Jordan, P. J., concurs. Whitman, J., concurs specially.





Concurrence Opinion

Whitman, Judge,

concurring specially. 1. I concur in the judgment of affirmance.

*102. This case originated by petition of plaintiff, Walter E. Heller & Company, appellee here, filed in the Civil and Criminal Court of DeKalb County, against Alton H. Szekeres and M & S Elevators, Inc., as defendants, with process returnable on the first Monday in May, 1966. By order of the trial court of date June 20, 1966, the process was made returnable to the first Monday in July, 1966, with direction that the suit and process and copy of said order be served on “defendant.” By single return of service of date June 21, 1966, it appears that service was had on “the defendant Alton H. Szekeres and M & S Elevators, Inc. by leaving a copy of this action and summons at his most notorious place of abode in this county [DeKalb County, Ga.].” M & S Elevators, Inc. filed a plea to the jurisdiction, which it appears was never formally disposed of. Under, date of May 22, 1968, by judgment entitled in the cause as Walter E. Heller & Company v. Alton H. Szekeres and M & S Elevators, Inc., the following judgment was rendered: “The above and foregoing ease coming regularly to be heard, was heard before the judge, presiding without the intervention of a jury, no appearance being made on behalf of the defendant [sic], and after hearing evidence;

“It is considered, ordered and adjudged that the plaintiff have judgment against the defendant [sic] in the amount of $120,132.24 principle [sic], together with interest in the amount of $25,227.72, and all cost of court.” By motion for new trial entitled in the cause as to both defendants, Szekeres filed said motion on the general grounds and thereafter an amendment entitled in the cause as to both defendants was filed, as therein stated by defendant Alton H. Szekeres, movant in the original motion. This amendment purports to be “pursuant to Sec. 81-A-160 (b) and (c), Ga. Code Anno.” and relates to the rendition of the judgment on May 22, 1968, in the absence of counsel for defendant. It will thus be seen that the motion for new trial and the amendment thereto was only by and on behalf of defendant Alton H. Szekeres, and the judgment was also against this individual defendant only. Accordingly, the notice of appeal although purportedly given on behalf of both the individual defendant and the corporate defendant, must be *11construed to relate alone to the individual defendant Szelceres.

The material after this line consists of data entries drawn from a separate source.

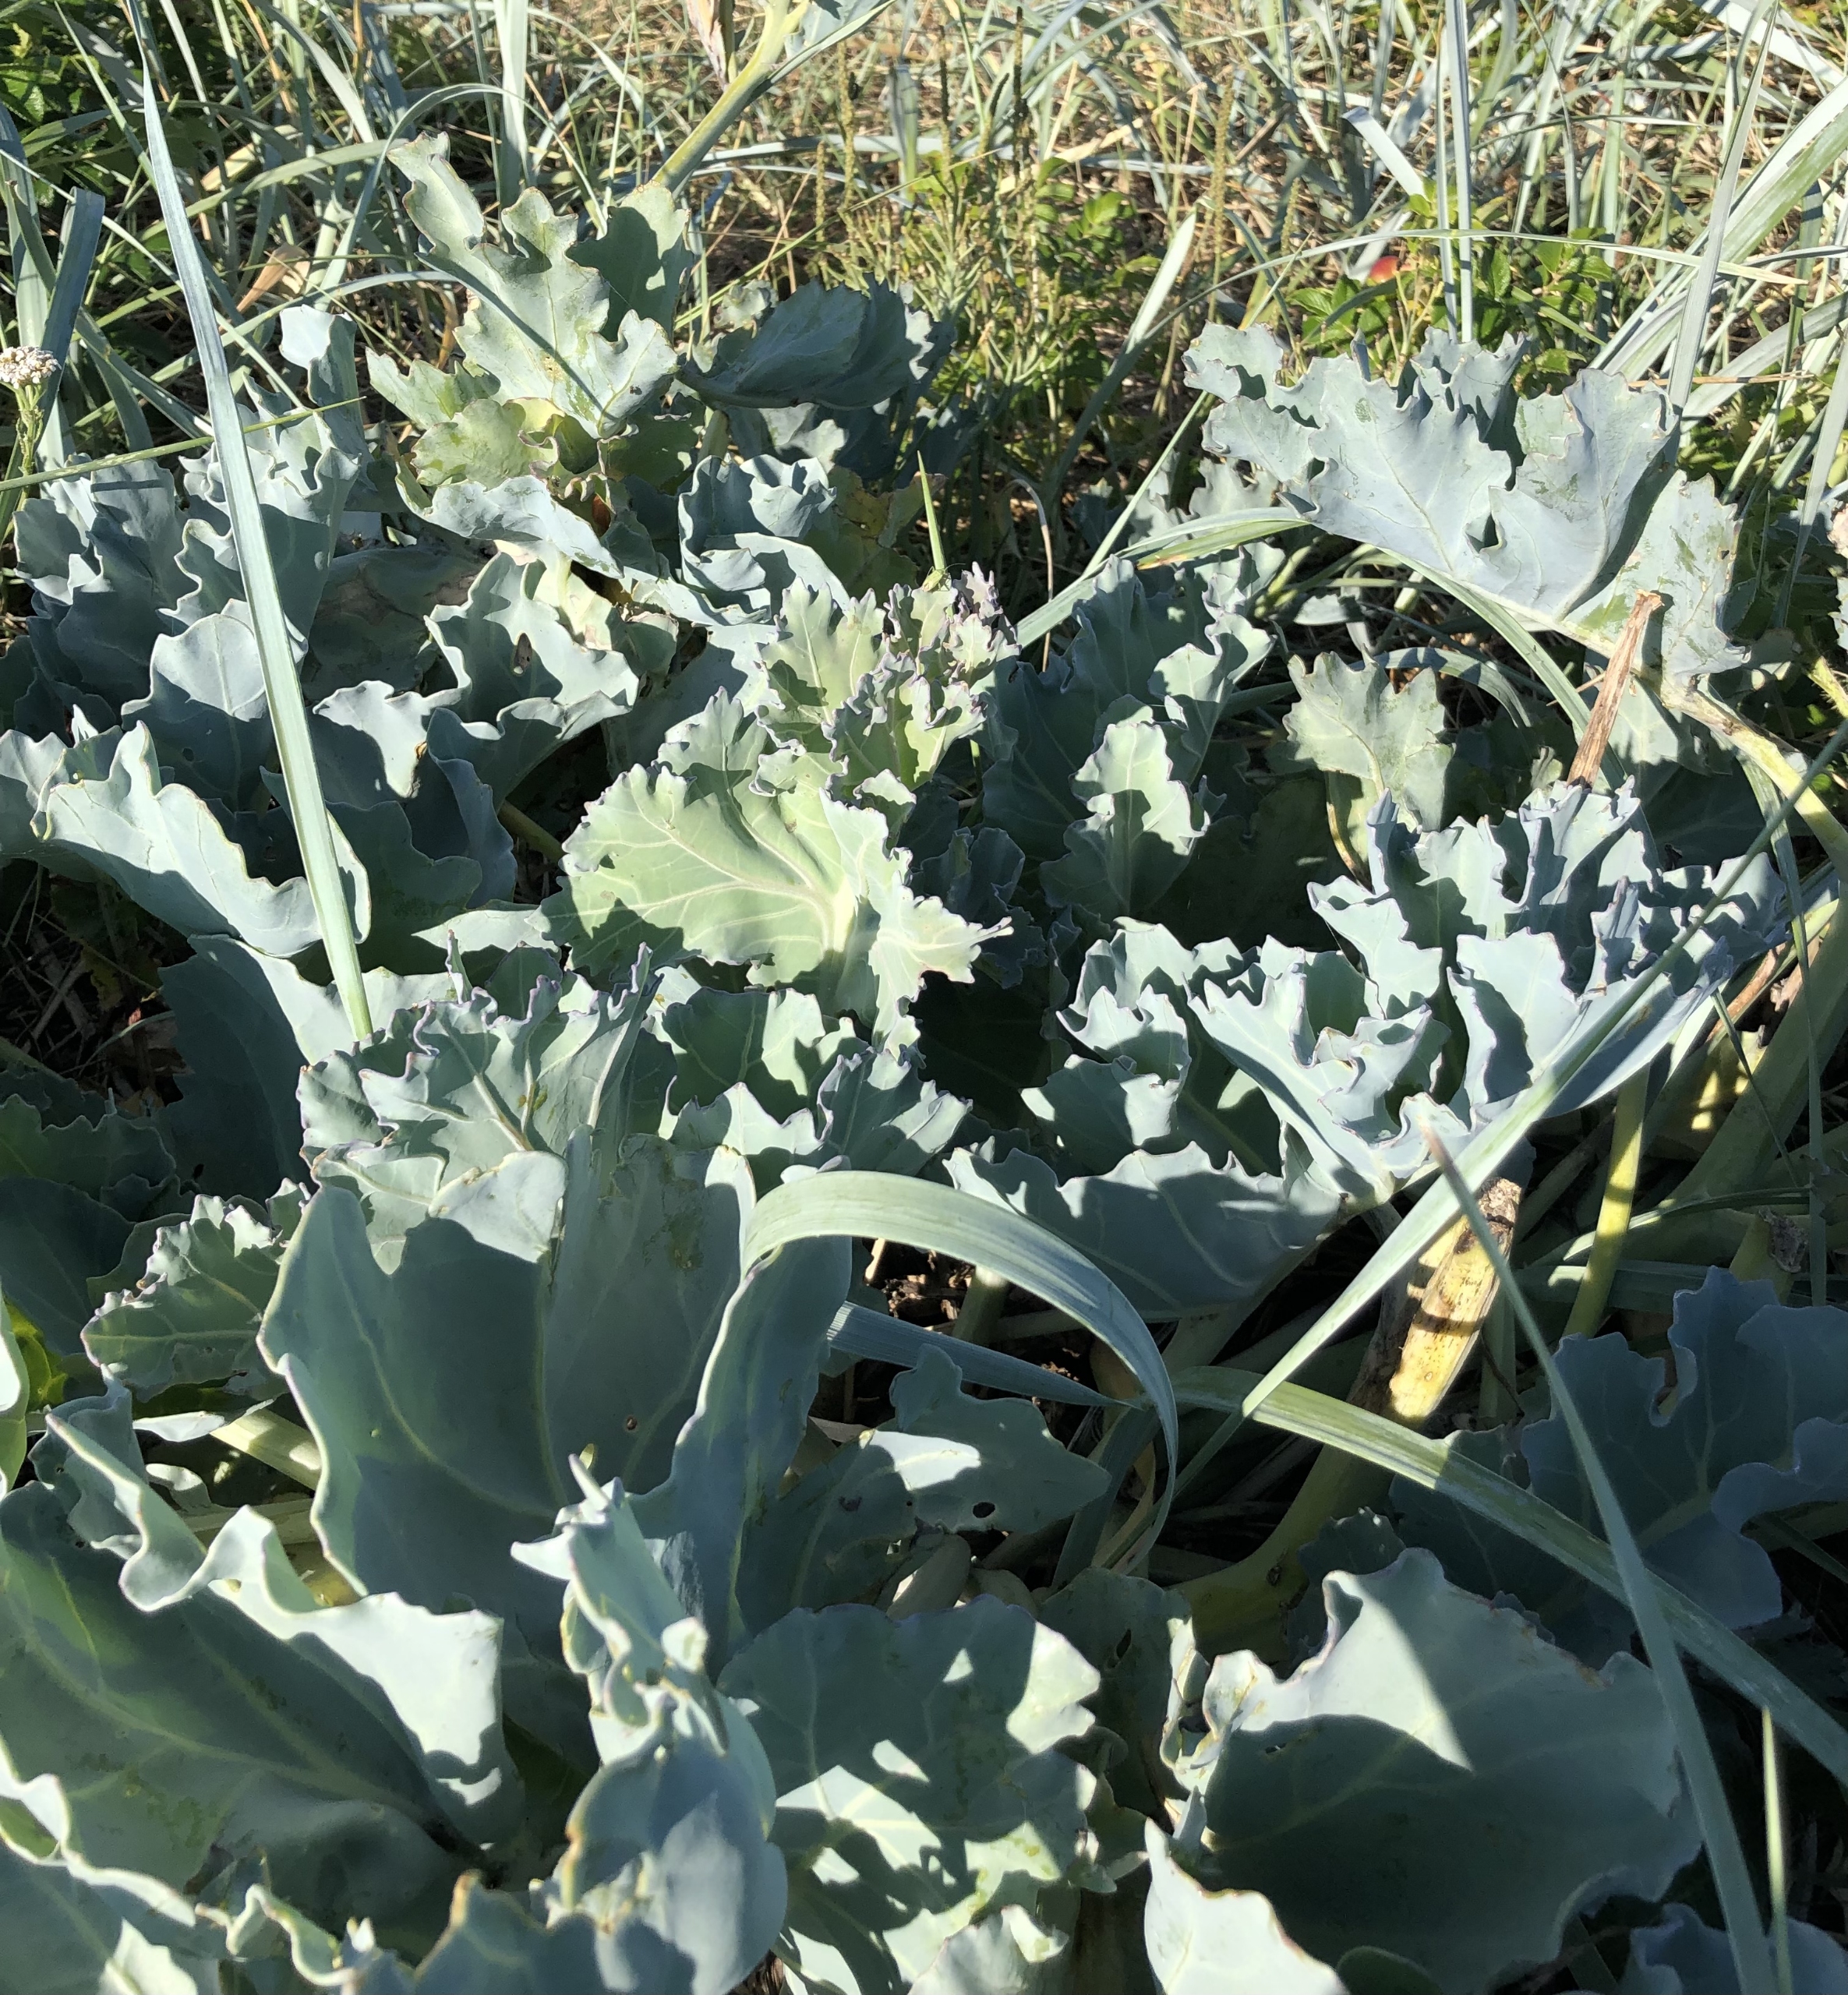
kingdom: Plantae
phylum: Tracheophyta
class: Magnoliopsida
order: Brassicales
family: Brassicaceae
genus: Crambe
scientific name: Crambe maritima
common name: Strandkål
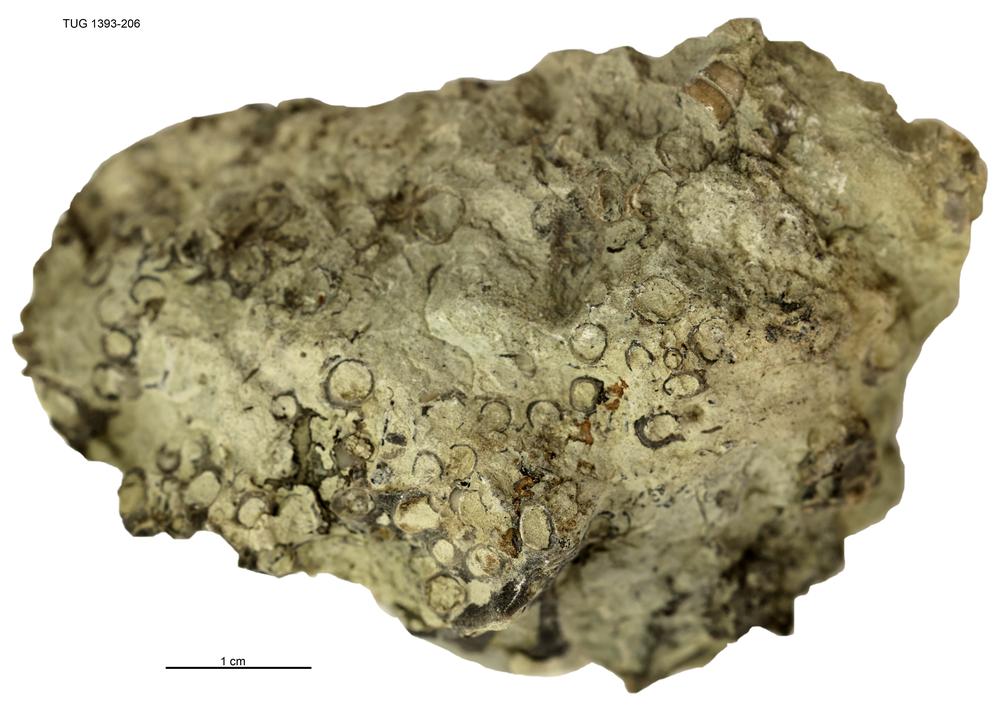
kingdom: Animalia
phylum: Cnidaria
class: Anthozoa
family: Auloporidae
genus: Eofletcheria
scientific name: Eofletcheria orvikui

3. As to the amendment to the motion for new trial, the fact that the attorney for the individual defendant was engaged in the trial of a case elsewhere and the judgment was taken in his absence, was not ground for vacation of the judgment or the grant of a new trial. No motion was made for continuance at that time. Absence of counsel without leave of absence would not have been ground for continuance. See cases cited under catchword.“Attendance,” Code § 81-1413.

4. I concur in the opinion in respect of the sufficiency of evidence to support the judgment.